Astonishingly, despite her record of violence, there was no assessment of her mental condition, or whether she was taking her drugs, between December and March.
Ms Fagan was on sick leave for a month between January 20 and February 24 and the report suggests no one took on the responsibility of checking on Skana. Ms Fagan saw Skana for the final time on March 11 – just 11 days before she killed Emily.

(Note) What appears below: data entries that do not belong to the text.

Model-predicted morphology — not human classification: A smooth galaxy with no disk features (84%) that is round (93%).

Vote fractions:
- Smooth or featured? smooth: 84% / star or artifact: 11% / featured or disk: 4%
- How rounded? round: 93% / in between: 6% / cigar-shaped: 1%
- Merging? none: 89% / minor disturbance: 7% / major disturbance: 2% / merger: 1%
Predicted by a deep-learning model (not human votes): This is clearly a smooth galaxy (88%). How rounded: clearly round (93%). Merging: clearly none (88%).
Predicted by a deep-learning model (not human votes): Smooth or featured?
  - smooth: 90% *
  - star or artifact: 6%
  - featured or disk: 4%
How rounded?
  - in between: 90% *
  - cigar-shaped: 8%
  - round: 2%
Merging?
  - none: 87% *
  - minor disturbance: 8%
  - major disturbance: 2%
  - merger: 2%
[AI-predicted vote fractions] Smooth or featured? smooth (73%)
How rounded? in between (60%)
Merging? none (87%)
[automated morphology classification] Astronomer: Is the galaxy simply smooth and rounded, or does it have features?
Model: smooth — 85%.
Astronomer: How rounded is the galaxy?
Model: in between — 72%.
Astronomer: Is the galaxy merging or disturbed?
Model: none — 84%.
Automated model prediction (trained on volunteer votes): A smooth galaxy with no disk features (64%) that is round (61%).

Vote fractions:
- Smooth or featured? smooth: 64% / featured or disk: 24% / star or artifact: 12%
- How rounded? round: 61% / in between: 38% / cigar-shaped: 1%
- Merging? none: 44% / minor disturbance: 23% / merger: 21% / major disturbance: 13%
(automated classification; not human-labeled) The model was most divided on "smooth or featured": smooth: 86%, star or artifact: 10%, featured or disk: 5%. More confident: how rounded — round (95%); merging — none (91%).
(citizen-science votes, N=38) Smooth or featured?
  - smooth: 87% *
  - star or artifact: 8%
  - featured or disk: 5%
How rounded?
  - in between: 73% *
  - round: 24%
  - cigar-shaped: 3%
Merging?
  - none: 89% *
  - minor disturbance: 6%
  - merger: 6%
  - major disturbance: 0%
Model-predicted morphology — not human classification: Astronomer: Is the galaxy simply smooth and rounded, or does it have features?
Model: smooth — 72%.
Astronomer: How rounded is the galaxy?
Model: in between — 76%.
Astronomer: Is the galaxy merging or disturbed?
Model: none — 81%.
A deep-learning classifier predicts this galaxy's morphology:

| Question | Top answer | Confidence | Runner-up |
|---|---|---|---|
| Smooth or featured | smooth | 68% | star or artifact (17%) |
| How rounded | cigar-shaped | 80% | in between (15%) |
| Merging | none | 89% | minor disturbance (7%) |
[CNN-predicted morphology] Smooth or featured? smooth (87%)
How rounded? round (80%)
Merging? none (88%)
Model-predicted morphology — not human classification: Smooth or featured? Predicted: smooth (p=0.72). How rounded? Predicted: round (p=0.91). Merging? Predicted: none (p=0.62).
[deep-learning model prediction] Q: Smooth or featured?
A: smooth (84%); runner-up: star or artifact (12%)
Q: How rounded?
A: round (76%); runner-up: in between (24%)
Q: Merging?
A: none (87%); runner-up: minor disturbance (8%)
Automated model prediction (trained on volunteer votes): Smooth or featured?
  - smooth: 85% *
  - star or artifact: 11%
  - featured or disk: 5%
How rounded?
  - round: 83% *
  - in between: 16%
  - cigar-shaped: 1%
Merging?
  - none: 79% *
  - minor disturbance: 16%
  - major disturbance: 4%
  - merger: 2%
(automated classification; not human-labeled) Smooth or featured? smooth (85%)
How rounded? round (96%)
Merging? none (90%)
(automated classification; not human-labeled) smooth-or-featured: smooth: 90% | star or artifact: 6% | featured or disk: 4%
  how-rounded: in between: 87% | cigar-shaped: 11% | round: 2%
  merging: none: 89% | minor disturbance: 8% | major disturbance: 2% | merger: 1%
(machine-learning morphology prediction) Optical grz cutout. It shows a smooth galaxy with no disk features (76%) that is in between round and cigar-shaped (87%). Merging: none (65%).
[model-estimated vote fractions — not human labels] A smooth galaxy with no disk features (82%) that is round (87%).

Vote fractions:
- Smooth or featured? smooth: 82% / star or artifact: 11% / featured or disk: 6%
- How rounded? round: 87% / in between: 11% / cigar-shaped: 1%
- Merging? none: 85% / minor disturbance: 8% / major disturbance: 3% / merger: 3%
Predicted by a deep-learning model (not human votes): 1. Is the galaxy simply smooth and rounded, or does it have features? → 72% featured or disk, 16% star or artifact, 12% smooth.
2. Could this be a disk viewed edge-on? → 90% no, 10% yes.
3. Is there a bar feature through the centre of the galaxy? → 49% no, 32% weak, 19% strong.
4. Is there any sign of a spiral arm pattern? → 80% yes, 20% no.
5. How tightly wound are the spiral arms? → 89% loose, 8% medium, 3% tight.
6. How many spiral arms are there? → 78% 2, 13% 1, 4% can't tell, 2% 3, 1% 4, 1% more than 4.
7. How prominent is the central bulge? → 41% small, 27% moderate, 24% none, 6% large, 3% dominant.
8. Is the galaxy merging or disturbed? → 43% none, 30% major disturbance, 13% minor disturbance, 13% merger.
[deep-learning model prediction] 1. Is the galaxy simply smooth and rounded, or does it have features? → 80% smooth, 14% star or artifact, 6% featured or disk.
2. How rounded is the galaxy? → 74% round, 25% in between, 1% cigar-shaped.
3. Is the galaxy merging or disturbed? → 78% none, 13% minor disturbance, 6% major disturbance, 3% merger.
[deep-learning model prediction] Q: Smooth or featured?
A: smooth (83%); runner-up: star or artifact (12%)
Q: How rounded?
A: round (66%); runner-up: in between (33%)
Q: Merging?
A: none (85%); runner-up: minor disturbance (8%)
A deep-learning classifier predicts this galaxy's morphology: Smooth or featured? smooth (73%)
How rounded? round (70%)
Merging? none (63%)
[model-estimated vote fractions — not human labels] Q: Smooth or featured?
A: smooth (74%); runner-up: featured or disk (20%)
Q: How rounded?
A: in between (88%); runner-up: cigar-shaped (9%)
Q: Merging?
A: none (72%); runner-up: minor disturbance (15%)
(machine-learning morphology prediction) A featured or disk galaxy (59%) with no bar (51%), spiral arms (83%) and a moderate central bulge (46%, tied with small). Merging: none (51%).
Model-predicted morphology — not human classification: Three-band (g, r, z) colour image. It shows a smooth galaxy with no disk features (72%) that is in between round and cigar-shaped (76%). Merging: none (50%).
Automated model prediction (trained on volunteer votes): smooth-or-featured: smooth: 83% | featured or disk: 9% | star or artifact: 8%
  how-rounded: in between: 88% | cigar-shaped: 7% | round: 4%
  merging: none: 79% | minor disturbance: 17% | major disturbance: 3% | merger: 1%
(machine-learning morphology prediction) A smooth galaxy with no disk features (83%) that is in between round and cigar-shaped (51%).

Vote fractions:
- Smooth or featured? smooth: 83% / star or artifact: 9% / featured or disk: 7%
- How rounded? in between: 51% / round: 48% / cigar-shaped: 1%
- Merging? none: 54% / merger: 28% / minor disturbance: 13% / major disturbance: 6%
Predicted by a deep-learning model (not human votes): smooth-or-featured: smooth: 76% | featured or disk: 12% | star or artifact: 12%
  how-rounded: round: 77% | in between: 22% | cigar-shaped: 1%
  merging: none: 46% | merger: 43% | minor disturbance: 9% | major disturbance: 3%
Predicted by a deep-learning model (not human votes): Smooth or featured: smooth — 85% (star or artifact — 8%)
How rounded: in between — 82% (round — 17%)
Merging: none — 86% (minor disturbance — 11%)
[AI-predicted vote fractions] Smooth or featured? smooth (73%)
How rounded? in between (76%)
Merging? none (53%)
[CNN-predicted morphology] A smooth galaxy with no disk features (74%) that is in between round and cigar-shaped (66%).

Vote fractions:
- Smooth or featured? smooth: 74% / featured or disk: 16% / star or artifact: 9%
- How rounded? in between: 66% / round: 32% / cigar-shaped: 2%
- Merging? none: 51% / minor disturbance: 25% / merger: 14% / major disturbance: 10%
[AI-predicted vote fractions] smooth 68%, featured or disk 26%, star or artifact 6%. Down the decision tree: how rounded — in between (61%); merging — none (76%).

During an hour-long assessment, Skana discussed her plans to attend college and Ms Fagan said ‘she seemed fine and settled in her mental state’. Skana assured the nurse that she was taking her medication, but she was lying. When police arrested her, they discovered just one tablet missing from a package of medication, and found a stockpile of tablets in her flat, suggesting she had not taken her medication for a month before the killing.
Such behaviour should have come as no surprise to mental health staff. ‘Her sister confirmed early on in her illness, and when interviewed after the incident, that E S did not take her medication as prescribed,’ the report states.
Police (pictured at the scene) were called to Queen’s Park in Bolton, Greater Manchester, on March 22 following reports that a child had been stabbed
At the time of Emily’s death, Skana was being cared for by the Bolton North Community Mental Health Team, which has just two consultant psychiatrists overseeing 855 patients. Staff use a traffic-light system, with ‘red’ denoting higher-risk cases and ‘green’ for ‘stable’ patients. The review says that ‘at the time of the incident, E S would have been recorded as green’.
Greater Manchester Mental Health Trust declined to answer a series of questions from the MoS.
Trust chief executive Neil Thwaite said: ‘We recognise the devastating impact Emily’s death has had on everyone who knew and loved her, and offer our heartfelt condolences to Emily’s parents and family. We treat incidents of this kind with the utmost seriousness and completed an internal rigorous review.’